Answering the (updated) question ("Does Perl have an equivalent to PHP's readfile() function ... ?"), the answer is slurping. There are a couple of syntaxes, but Perl6::Slurp seems to be the current module of choice.
The implied question ("why doesn't the browser prompt for download before grabbing the entire file?") has absolutely nothing to do with how you're reading in the file, and everything to do with what the browser thinks is good form. I would guess that the browser sees the mime-type and decides it knows how to display plain text.
Looking more closely at the Content-Disposition problem, I remember having similar trouble with IE ignoring Content-Disposition. Unfortunately I can't remember the workaround. IE has a long history of problems here (old page, refers to IE 5.0, 5.5 and 6.0). For clarification, however, I would like to know:
What kind of link are you using to point to this big file (i.e., are you using a normal a href="perl_script.cgi?filename.txt link or are you using Javascript of some kind)?

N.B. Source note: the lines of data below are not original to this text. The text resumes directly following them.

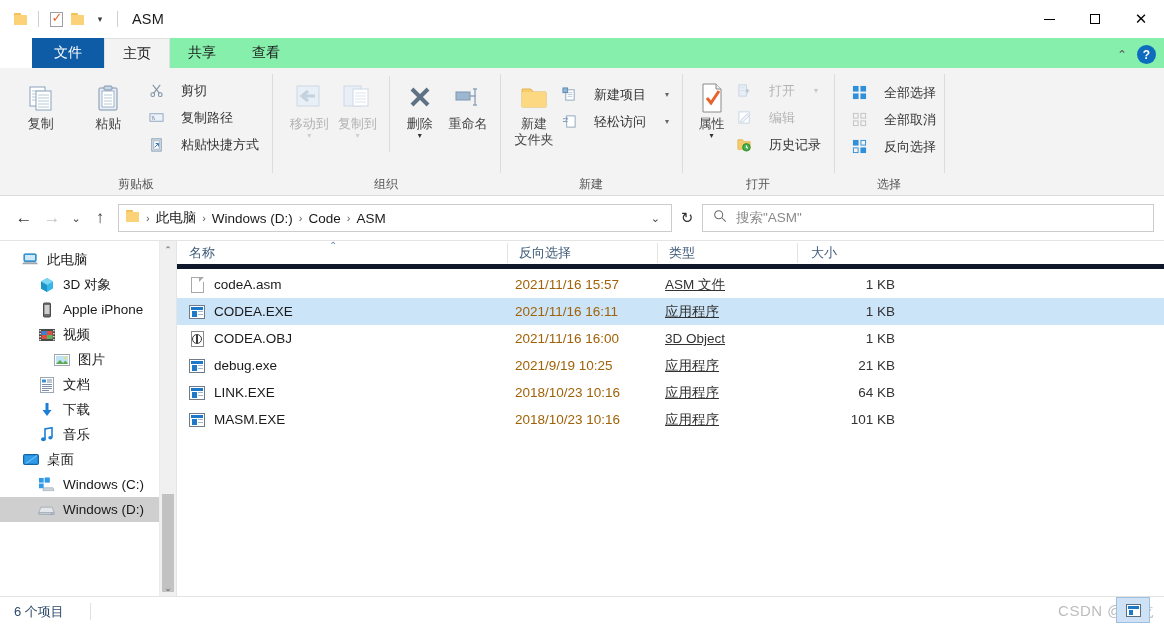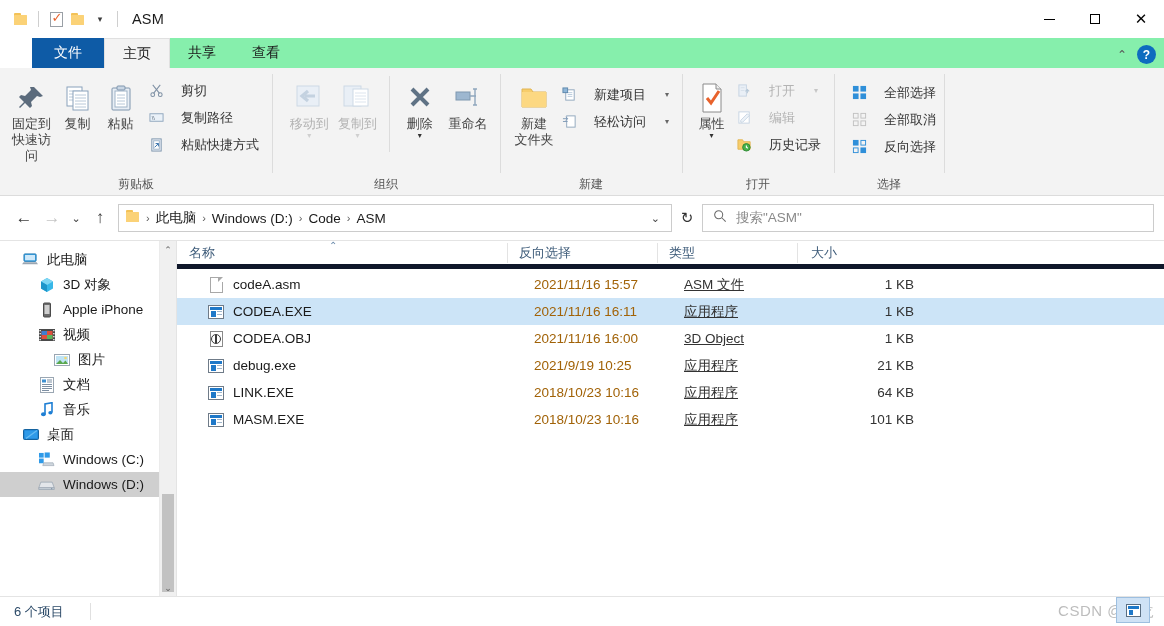--- a/index.html
+++ b/index.html
@@ -89,21 +89,21 @@
   .filepane { flex:1; display:flex; flex-direction:column; background:#fff; overflow:hidden;}
   .colhdr { height:28px; display:flex; align-items:center; border-bottom:5px solid #0f172a; position:relative; }
   .col { font-size:13px; color:#3c5a78; padding-left:12px; height:28px; display:flex; align-items:center; position:relative; cursor:default; }
   .col + .col::before { content:''; position:absolute; left:0; top:4px; bottom:4px; width:1px; background:#e3e3e3; }
   .col.name { width:330px; }
   .col.date { width:150px; }
   .col.type { width:140px; }
   .col.size { width:100px; justify-content:flex-end; padding-right:10px; }
   .sortmark { position:absolute; left:152px; top:1px; font-size:10px; color:#6a8bab; }
   .rows { flex:1; padding-top:2px; }
-  .frow { height:27px; display:flex; align-items:center; font-size:13.5px; color:#1a1a1a; cursor:default;padding-left:19px; }
+  .frow { height:27px; display:flex; align-items:center; font-size:13.5px; color:#1a1a1a; cursor:default; }
   .frow.sel { background:#cce4f7; }
   .c-name { width:330px; display:flex; align-items:center; gap:9px; padding-left:12px; }
   .c-date { width:150px; color:#a16207;margin-left:8px; }
   .c-type { width:140px; color:#333;text-decoration:underline; }
   .c-size { width:100px; text-align:right; padding-right:10px; color:#333; }
   .fi { width:16px; height:16px; flex:0 0 16px; display:flex; align-items:center; justify-content:center;}
 
   
   .ico-doc { width:13px; height:16px; background:#fff; border:1px solid #a8a8a8; position:relative; }
   .ico-doc::after{ content:''; position:absolute; right:-1px; top:-1px; border-width:0 0 5px 5px; border-style:solid; border-color:transparent transparent #fff #a8a8a8; }
@@ -176,33 +176,20 @@
     <div class="tab-right">
       <span class="chev-up">⌃</span>
       <span class="help-badge">?</span>
     </div>
   </div>
 
   <div class="ribbon">
 
     <div class="rgroup" style="width:272px;">
       <div class="rbody">
-        <div class="bigbtn" style="width:76px;">
-          <span class="bi">
-            <svg width="30" height="30" viewBox="0 0 30 30">
-                <g fill="#5b6b7c">
-                  <path d="M17 4l9 9-3 1-3-1-6 6 1 4-2 2-5-5-5 5-1-1 5-5-5-5 2-2 4 1 6-6-1-3z"></path>
-                </g>
-              </svg>
-          </span>
-          <span class="bl">
-              <span style="display:block">固定到</span>
-              <span style="display:block">快速访问</span>
-            </span>
-        </div>
         <div class="bigbtn">
           <span class="bi">
             <svg width="30" height="30" viewBox="0 0 30 30">
               <rect x="4" y="4" width="15" height="19" fill="#fff" stroke="#8aa2bb"></rect>
               <g stroke="#b8c8d8" stroke-width="1">
                   <line x1="6" y1="8" x2="17" y2="8"></line>
                   <line x1="6" y1="11" x2="17" y2="11"></line>
                   <line x1="6" y1="14" x2="17" y2="14"></line>
                   <line x1="6" y1="17" x2="17" y2="17"></line>
                 </g>
@@ -581,20 +568,28 @@
                 <line x1="2" y1="11.5" x2="12" y2="11.5"></line>
                 <line x1="2" y1="13.5" x2="9" y2="13.5"></line>
               </g>
             </svg>
         </span>
         <span>文档</span>
       </div>
       <div class="navitem" style="padding-left:38px;">
         <span class="ni">
           <svg width="14" height="16" viewBox="0 0 14 16">
+              <path d="M5.5 1h3v7h3L7 14 2.5 8h3z" fill="#1e7fd4"></path>
+            </svg>
+        </span>
+        <span>下载</span>
+      </div>
+      <div class="navitem" style="padding-left:38px;">
+        <span class="ni">
+          <svg width="14" height="16" viewBox="0 0 14 16">
               <path d="M5 12V2l7-1.3v9.8" stroke="#1e7fd4" stroke-width="1.6" fill="none"></path>
               <ellipse cx="3.4" cy="12.2" rx="2.4" ry="2" fill="#1e7fd4"></ellipse>
               <ellipse cx="10.4" cy="10.8" rx="2.1" ry="1.8" fill="#1e7fd4"></ellipse>
             </svg>
         </span>
         <span>音乐</span>
       </div>
       <div class="navitem" style="">
         <span class="ni">
           <svg width="16" height="14" viewBox="0 0 16 14">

What system are you using to actually serve the file? For instance, does the webserver make its own connection to the other computer without a webserver, and then copy the file to the webserver and then send the file to the end user, or does the user make the connection directly to the computer without a webserver?
In the original question you wrote "this does not cause the browser to prompt for download before grabbing the entire file" and in a comment you wrote "I still don't get a download prompt for the file until the whole thing is downloaded." Does this mean that the file gets displayed in the browser (since it's just text), that after the browser has downloaded the entire file you get a "where do you want to save this file" prompt, or something else?
I have a feeling that there is a chance the HTTP headers are getting stripped out at some point or that a Cache-control header is getting added (which apparently can cause trouble).
I've successfully done it by telling the browser it was of type application/octet-stream instead of type text/plain. Apparently most browsers prefer to display text/plain inline instead of giving the user a download dialog option.
It's technically lying to the browser, but it does the job.
The most efficient way to serve a large file for download depends on a web-server you use.
In addition to #Kent Fredric X-Sendfile suggestion:
File Downloads Done Right have some links that describe how to do it for Apache, lighttpd (mod_secdownload: security via url generation), nginx. There are examples in PHP, Ruby (Rails), Python which can be adopted for Perl.
Basically it boils down to:
Configure paths, and permissions for your web-server.
Generate valid headers for the redirect in your Perl app (Content-Type, Content-Disposition, Content-length?, X-Sendfile or X-Accel-Redirect, etc).
There are probably CPAN modules, web-frameworks plugins that do exactly that e.g., #Leon Timmermans mentioned Sys::Sendfile in his answer.